RhIG (Rh immune globulin) prevents maternal anti-D formation after exposure to D+ fetal RBCs.
Other blood group systems
Kell (K, k), Kx; K is highly immunogenic; Kx is needed for Kell expression; McLeod phenotype (reduced Kell antigens, X-linked) and other high-/low-incidence antigens exist.
Duffy (Fy), Kidd (Jka, Jkb), Lutheran (Lua/Lub), Lewis (Lea/Leb), I, P, MNS (M/N; S/s; U), Diego, Cartwright, XG, Scianna, Dombrock, Colton, Chido/Rodgers, Gerbich, Cromer, Knops, Vel, JMH, Sid, and others. Many are high- or low-incidence antigens and have clinically significant antibodies (many IgG, AHG-detectable).
Clinical note: antibodies to high-incidence antigens require antigen-negative units; antibodies to low-incidence antigens can complicate finding compatible blood.
Blood bank reagents and methods
Reagent RBCs: known antigen profiles used to screen and identify antibodies.
Antisera: antibodies against RBC antigens; IgG/IgM specificity varies by system.
Antiglobulin reagents: detect IgG and/or complement in DAT/IAT; polyspecific (IgG+C3) or monospecific (IgG or C3).
Potentiators: enhance antigen–antibody reactions (e.g., LISS, PEG, albumin, enzymes).
Types of testing: ABO/Rh typing (forward/reverse), antibody screen, antibody identification (panel with multiple RBCs), crossmatch (IS, AHG, or electronic crossmatch).
Methods include tube tests, gel technology, microplate methods, solid-phase assays, IAT (sensitization and lattice formation), and elution/adsorption techniques to pinpoint antibodies.
Pretransfusion testing and crossmatching
Compatibility testing includes recipient identification, specimen handling, ABO/Rh typing, antibody screen, antibody identification, donor ABO/Rh confirmation, crossmatch, and antigen screening.
Crossmatch types: Immediate Spin (IS) crossmatch detects ABO incompatibility; Antiglobulin (AHG) crossmatch detects clinically significant antibodies; Electronic crossmatch relies on computer checks when history is negative.
Limitations: crossmatching cannot guarantee in vivo survival; it does not test for all transfusion-transmitted infections or WBC antigen compatibility.
Donor units are selected to minimize alloimmunization risk; antigen-negative units are used when necessary; consider leukoreduction to reduce febrile reactions and CMV transmission.
Antibody detection and identification; high- and low-frequency antibodies
Antibody screens detect clinically significant antibodies before transfusion; if positive, identification with a panel (10–20 cells) and dose analysis is required.
Panel interpretation uses autologous controls to distinguish autoantibodies from alloantibodies; the Rule of Three helps gauge accuracy of a new identification.
High-frequency antibodies react with most panel cells; low-frequency antibodies require testing with cells lacking specific antigens (
“rare donor” testing).Enhancing weak IgG antibodies may require different potentiators; adsorption/elution can identify or remove antibodies.
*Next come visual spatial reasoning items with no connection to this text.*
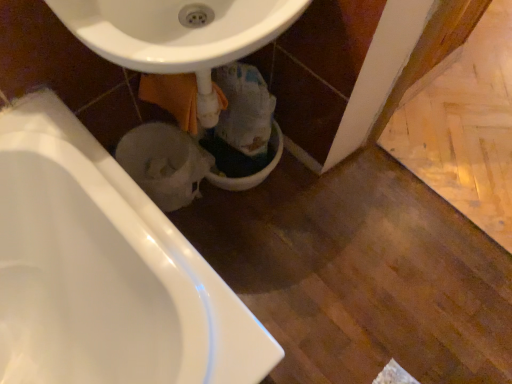
Question: Would you say white glossy bathtub at lower left contains white glossy toilet bowl at lower center, the first toilet bowl from the left?

Choices:
 (A) no
 (B) yes

Answer: (A)

Question: Considering the relative sizes of white glossy bathtub at lower left and white glossy toilet bowl at lower center, the 2th toilet bowl from the right, in the image provided, is white glossy bathtub at lower left wider than white glossy toilet bowl at lower center, the 2th toilet bowl from the right,?

Choices:
 (A) no
 (B) yes

Answer: (B)

Question: Does white glossy bathtub at lower left come behind white glossy toilet bowl at lower center, the first toilet bowl from the left?

Choices:
 (A) no
 (B) yes

Answer: (A)

Question: Is white glossy bathtub at lower left positioned in front of white glossy toilet bowl at lower center, the first toilet bowl from the left?

Choices:
 (A) yes
 (B) no

Answer: (A)

Question: Is white glossy bathtub at lower left taller than white glossy toilet bowl at lower center, the first toilet bowl from the left?

Choices:
 (A) no
 (B) yes

Answer: (B)

Question: Is white glossy toilet bowl at lower center, the first toilet bowl from the left, spatially inside white glossy sink at center, or outside of it?

Choices:
 (A) inside
 (B) outside

Answer: (B)

Question: From the image's perspective, is white glossy toilet bowl at lower center, the 2th toilet bowl from the right, above or below white glossy sink at center?

Choices:
 (A) below
 (B) above

Answer: (A)

Question: From a real-world perspective, relative to white glossy sink at center, is white glossy toilet bowl at lower center, the 2th toilet bowl from the right, vertically above or below?

Choices:
 (A) above
 (B) below

Answer: (B)

Question: Is white glossy toilet bowl at lower center, the 2th toilet bowl from the right, in front of or behind white glossy sink at center in the image?

Choices:
 (A) behind
 (B) front

Answer: (A)

Question: From their relative heights in the image, would you say white glossy toilet bowl at center, the 1th toilet bowl in the right-to-left sequence, is taller or shorter than white glossy bathtub at lower left?

Choices:
 (A) short
 (B) tall

Answer: (A)

Question: In terms of width, does white glossy toilet bowl at center, the 2th toilet bowl viewed from the left, look wider or thinner when compared to white glossy bathtub at lower left?

Choices:
 (A) thin
 (B) wide

Answer: (A)

Question: Considering the relative positions of white glossy toilet bowl at center, the 2th toilet bowl viewed from the left, and white glossy bathtub at lower left in the image provided, is white glossy toilet bowl at center, the 2th toilet bowl viewed from the left, to the left or to the right of white glossy bathtub at lower left?

Choices:
 (A) left
 (B) right

Answer: (B)

Question: From the image's perspective, is white glossy toilet bowl at center, the 2th toilet bowl viewed from the left, above or below white glossy bathtub at lower left?

Choices:
 (A) below
 (B) above

Answer: (B)

Question: Is white glossy toilet bowl at lower center, the first toilet bowl from the left, taller or shorter than white glossy bathtub at lower left?

Choices:
 (A) short
 (B) tall

Answer: (A)

Question: From the image's perspective, is white glossy toilet bowl at lower center, the 2th toilet bowl from the right, positioned above or below white glossy bathtub at lower left?

Choices:
 (A) below
 (B) above

Answer: (B)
Cold antibodies (react at 4°C) may complicate testing; prewarming and adsorption help detect clinically significant antibodies.
Hemolytic diseases of the newborn (HDN)
HDN occurs when maternal IgG antibodies cross the placenta and lyse fetal RBCs; bilirubin accumulates, risking kernicterus.
Rh HDN is most severe; ABO HDN is common but usually milder; other IgG antibodies (Kell, Kidd, etc.) can cause HDN.
Prenatal management includes antibody titers, amniocentesis or fetal monitoring for severity, and RhIG prophylaxis for Rh-negative mothers.
Postnatal testing includes DAT on cord blood; prevention strategies include rosette and Kleihauer-Betke tests to estimate fetomaternal hemorrhage and guide RhIG dosing; exchange transfusion may be needed in severe cases.
Blood collection and donor selection
Donor screening includes demographics, health history, and exposure risks; donors must meet physiological criteria (weight, Hb, temp, BP, etc.).
Common deferrals include infectious risks and certain medications; autologous donations may be used in surgery; donor records retained with strict confidentiality.
Special donor programs include autologous donation, directed donations, and therapeutic/phlebotomy uses.